Task directions: Find the line holding "每个词仅由小写字母(‘a’ – ‘z’)组成，而且单词的长度为1到20个字母（包含1和20在内）。" in the entries below. Give it again exactly, along with every line after it up to and including the line holding "如果想利用波兰数据卡来注册OpenAI，以下几点建议或许对你有所帮助：".
━━━━━ Records for the exercise
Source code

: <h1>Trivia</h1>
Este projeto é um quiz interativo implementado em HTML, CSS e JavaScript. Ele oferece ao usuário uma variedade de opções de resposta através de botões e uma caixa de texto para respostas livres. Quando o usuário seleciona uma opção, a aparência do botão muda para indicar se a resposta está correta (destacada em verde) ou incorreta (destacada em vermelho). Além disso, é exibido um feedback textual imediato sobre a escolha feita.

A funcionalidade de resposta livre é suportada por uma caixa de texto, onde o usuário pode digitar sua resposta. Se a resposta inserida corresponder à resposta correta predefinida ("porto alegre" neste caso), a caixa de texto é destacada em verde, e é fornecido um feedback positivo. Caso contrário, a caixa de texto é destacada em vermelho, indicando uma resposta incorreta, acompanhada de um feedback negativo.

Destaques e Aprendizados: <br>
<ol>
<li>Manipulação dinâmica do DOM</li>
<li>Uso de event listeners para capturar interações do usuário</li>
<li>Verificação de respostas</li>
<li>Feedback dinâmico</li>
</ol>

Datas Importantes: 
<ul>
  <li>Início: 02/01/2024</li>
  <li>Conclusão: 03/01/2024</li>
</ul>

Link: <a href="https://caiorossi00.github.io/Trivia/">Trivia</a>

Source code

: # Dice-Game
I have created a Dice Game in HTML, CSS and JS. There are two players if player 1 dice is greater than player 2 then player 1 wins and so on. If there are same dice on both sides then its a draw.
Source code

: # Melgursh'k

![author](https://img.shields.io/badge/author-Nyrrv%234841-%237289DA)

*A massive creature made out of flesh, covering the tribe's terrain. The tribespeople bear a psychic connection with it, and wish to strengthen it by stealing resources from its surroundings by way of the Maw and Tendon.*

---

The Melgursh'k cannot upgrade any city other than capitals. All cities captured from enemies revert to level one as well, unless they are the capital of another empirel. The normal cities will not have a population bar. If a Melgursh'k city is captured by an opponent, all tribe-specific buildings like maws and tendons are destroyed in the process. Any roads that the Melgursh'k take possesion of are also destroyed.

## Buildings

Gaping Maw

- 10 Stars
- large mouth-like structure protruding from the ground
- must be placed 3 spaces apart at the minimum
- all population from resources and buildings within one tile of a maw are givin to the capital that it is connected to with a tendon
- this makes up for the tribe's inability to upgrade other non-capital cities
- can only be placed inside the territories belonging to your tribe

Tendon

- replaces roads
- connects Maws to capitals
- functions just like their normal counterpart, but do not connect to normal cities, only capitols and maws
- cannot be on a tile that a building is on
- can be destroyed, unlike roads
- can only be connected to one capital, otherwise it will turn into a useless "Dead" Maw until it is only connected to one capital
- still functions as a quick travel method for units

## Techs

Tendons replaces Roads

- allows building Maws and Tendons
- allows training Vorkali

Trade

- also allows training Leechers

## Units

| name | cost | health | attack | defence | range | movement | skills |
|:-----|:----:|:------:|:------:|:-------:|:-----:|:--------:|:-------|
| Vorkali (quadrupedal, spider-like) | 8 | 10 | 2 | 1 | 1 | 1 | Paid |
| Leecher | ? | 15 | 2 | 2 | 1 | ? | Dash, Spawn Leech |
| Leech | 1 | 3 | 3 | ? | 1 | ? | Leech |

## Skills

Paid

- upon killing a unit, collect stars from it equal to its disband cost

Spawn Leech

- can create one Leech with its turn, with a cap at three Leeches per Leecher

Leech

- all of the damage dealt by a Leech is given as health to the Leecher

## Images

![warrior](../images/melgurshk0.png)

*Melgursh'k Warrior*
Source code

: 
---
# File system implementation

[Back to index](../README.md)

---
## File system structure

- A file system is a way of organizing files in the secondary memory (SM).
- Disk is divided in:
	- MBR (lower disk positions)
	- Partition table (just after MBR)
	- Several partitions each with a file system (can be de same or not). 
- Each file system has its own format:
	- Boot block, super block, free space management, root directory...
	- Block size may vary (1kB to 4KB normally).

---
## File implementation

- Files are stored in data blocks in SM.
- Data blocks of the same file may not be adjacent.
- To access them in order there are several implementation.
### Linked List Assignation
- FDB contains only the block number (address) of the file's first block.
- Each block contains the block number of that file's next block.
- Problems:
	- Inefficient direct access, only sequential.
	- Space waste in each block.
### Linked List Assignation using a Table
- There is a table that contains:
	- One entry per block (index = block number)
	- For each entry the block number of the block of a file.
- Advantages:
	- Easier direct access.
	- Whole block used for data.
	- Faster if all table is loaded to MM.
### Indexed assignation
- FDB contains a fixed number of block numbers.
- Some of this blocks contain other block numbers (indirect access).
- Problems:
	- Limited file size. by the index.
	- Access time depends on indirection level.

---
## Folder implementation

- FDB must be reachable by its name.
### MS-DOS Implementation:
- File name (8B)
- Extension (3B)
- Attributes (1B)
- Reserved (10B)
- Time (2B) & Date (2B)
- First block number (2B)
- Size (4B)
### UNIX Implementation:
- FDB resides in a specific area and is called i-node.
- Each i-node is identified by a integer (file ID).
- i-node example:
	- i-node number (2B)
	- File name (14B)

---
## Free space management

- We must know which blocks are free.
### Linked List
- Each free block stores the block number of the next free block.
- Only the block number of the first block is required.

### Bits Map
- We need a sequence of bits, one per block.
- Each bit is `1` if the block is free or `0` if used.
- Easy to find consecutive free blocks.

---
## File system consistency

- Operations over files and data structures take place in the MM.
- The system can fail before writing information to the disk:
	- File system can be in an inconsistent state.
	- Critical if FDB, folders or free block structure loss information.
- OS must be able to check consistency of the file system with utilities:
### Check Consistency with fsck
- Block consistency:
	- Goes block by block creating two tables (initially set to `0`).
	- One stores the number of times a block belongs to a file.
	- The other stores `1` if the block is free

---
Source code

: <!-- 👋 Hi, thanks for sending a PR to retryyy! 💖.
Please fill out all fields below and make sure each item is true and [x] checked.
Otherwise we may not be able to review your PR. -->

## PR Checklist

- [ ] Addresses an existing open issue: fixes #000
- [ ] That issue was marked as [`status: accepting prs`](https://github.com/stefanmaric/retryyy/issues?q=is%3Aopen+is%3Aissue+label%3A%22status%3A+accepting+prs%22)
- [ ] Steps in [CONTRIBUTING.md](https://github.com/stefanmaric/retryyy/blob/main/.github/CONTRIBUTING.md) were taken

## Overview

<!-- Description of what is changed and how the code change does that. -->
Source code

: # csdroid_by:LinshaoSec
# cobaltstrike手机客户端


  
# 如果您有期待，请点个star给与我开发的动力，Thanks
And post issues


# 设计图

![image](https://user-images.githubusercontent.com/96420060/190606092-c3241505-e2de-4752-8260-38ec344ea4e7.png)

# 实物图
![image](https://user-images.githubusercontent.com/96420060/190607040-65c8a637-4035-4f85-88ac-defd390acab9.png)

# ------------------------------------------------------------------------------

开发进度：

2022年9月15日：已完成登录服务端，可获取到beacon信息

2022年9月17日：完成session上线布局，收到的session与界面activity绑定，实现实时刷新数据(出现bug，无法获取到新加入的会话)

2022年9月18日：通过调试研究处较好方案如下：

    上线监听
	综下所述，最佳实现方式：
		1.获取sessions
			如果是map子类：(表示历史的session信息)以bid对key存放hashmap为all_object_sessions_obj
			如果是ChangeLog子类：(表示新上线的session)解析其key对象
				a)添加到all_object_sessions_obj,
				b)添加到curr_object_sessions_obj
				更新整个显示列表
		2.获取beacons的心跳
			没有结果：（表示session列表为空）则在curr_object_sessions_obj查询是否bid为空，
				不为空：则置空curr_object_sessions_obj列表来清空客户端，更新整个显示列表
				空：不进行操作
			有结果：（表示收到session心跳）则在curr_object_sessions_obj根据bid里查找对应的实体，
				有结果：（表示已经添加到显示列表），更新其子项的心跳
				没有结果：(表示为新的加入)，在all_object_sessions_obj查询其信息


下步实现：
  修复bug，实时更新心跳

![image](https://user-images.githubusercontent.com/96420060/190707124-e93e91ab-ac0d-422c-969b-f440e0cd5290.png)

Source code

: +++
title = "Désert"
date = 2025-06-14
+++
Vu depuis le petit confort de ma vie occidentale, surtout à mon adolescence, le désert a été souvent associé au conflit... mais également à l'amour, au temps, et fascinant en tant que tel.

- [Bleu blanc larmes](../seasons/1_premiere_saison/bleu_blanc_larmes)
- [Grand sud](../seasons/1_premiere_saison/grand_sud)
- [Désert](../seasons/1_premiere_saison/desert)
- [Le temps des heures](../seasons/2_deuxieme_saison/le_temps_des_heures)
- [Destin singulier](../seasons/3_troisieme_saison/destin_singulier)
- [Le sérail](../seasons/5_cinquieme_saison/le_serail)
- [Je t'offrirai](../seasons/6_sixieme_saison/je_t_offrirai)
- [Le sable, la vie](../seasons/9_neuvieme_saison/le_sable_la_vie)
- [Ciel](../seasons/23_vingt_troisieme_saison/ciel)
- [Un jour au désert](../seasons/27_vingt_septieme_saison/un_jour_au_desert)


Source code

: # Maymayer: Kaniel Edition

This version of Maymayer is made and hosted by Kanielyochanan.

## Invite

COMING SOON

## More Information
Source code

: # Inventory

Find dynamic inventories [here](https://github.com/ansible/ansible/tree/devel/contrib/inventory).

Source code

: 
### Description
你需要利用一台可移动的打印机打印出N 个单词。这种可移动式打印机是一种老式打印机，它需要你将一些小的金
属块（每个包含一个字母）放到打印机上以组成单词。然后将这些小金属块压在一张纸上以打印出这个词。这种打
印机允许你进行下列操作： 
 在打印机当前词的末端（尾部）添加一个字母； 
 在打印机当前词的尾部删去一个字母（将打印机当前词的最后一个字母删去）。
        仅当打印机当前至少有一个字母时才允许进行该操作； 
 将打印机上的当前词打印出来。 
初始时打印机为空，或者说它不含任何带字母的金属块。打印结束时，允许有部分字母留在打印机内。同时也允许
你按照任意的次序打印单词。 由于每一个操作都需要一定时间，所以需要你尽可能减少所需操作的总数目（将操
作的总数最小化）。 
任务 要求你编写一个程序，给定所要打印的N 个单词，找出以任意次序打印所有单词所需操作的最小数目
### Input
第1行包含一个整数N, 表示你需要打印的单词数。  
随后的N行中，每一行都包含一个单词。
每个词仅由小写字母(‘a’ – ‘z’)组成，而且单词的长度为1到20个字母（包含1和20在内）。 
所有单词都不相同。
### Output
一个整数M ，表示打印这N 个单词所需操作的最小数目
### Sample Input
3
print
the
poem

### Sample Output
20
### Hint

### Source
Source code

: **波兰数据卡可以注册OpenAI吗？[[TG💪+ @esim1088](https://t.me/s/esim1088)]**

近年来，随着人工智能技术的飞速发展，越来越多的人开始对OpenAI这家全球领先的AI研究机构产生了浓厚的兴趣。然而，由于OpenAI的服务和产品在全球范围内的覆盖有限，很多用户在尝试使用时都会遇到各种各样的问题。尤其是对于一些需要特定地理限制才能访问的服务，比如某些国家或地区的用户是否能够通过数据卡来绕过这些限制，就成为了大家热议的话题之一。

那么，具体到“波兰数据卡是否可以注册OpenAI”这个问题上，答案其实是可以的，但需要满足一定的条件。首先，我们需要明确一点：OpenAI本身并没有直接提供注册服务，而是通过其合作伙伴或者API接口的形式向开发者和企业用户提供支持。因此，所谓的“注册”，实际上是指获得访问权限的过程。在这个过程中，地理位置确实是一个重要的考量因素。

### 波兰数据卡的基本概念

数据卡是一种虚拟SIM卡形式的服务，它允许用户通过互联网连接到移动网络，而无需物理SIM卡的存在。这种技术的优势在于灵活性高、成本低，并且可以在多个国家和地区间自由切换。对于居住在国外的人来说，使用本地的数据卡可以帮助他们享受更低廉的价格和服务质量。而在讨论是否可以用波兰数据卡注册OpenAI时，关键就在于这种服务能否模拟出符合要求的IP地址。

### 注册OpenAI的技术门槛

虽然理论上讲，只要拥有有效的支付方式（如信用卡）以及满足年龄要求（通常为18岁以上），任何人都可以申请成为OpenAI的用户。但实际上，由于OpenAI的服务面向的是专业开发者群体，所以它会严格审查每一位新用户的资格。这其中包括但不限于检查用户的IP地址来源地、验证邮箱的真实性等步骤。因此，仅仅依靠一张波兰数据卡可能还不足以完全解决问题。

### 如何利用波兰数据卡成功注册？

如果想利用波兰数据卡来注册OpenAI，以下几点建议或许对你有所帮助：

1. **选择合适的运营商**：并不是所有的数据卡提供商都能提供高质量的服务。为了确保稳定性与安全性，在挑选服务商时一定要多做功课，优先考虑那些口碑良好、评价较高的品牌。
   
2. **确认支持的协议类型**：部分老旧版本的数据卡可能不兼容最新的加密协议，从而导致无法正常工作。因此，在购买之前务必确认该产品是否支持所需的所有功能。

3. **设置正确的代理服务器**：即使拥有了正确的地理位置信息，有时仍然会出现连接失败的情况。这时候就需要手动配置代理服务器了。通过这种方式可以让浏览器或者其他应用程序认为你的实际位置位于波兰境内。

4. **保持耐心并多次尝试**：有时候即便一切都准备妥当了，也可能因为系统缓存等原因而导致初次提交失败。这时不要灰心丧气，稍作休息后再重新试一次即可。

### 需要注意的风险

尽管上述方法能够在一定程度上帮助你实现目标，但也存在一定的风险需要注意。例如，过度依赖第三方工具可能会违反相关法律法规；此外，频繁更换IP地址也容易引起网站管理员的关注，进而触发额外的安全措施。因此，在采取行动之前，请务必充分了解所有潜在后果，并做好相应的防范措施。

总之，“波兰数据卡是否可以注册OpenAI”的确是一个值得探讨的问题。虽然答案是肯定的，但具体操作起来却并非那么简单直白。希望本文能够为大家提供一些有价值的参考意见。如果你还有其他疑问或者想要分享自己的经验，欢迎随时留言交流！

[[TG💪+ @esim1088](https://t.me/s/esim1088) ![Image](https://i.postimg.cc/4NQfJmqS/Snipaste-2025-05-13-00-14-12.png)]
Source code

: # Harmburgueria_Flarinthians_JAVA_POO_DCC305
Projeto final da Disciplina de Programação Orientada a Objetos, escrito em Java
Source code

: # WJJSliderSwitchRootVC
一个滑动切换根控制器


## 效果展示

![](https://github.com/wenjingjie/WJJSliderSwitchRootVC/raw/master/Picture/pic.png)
━━━━━━━━━━
Exercise solution:
每个词仅由小写字母(‘a’ – ‘z’)组成，而且单词的长度为1到20个字母（包含1和20在内）。 
所有单词都不相同。
### Output
一个整数M ，表示打印这N 个单词所需操作的最小数目
### Sample Input
3
print
the
poem

### Sample Output
20
### Hint

### Source
Source code

: **波兰数据卡可以注册OpenAI吗？[[TG💪+ @esim1088](https://t.me/s/esim1088)]**

近年来，随着人工智能技术的飞速发展，越来越多的人开始对OpenAI这家全球领先的AI研究机构产生了浓厚的兴趣。然而，由于OpenAI的服务和产品在全球范围内的覆盖有限，很多用户在尝试使用时都会遇到各种各样的问题。尤其是对于一些需要特定地理限制才能访问的服务，比如某些国家或地区的用户是否能够通过数据卡来绕过这些限制，就成为了大家热议的话题之一。

那么，具体到“波兰数据卡是否可以注册OpenAI”这个问题上，答案其实是可以的，但需要满足一定的条件。首先，我们需要明确一点：OpenAI本身并没有直接提供注册服务，而是通过其合作伙伴或者API接口的形式向开发者和企业用户提供支持。因此，所谓的“注册”，实际上是指获得访问权限的过程。在这个过程中，地理位置确实是一个重要的考量因素。

### 波兰数据卡的基本概念

数据卡是一种虚拟SIM卡形式的服务，它允许用户通过互联网连接到移动网络，而无需物理SIM卡的存在。这种技术的优势在于灵活性高、成本低，并且可以在多个国家和地区间自由切换。对于居住在国外的人来说，使用本地的数据卡可以帮助他们享受更低廉的价格和服务质量。而在讨论是否可以用波兰数据卡注册OpenAI时，关键就在于这种服务能否模拟出符合要求的IP地址。

### 注册OpenAI的技术门槛

虽然理论上讲，只要拥有有效的支付方式（如信用卡）以及满足年龄要求（通常为18岁以上），任何人都可以申请成为OpenAI的用户。但实际上，由于OpenAI的服务面向的是专业开发者群体，所以它会严格审查每一位新用户的资格。这其中包括但不限于检查用户的IP地址来源地、验证邮箱的真实性等步骤。因此，仅仅依靠一张波兰数据卡可能还不足以完全解决问题。

### 如何利用波兰数据卡成功注册？

如果想利用波兰数据卡来注册OpenAI，以下几点建议或许对你有所帮助：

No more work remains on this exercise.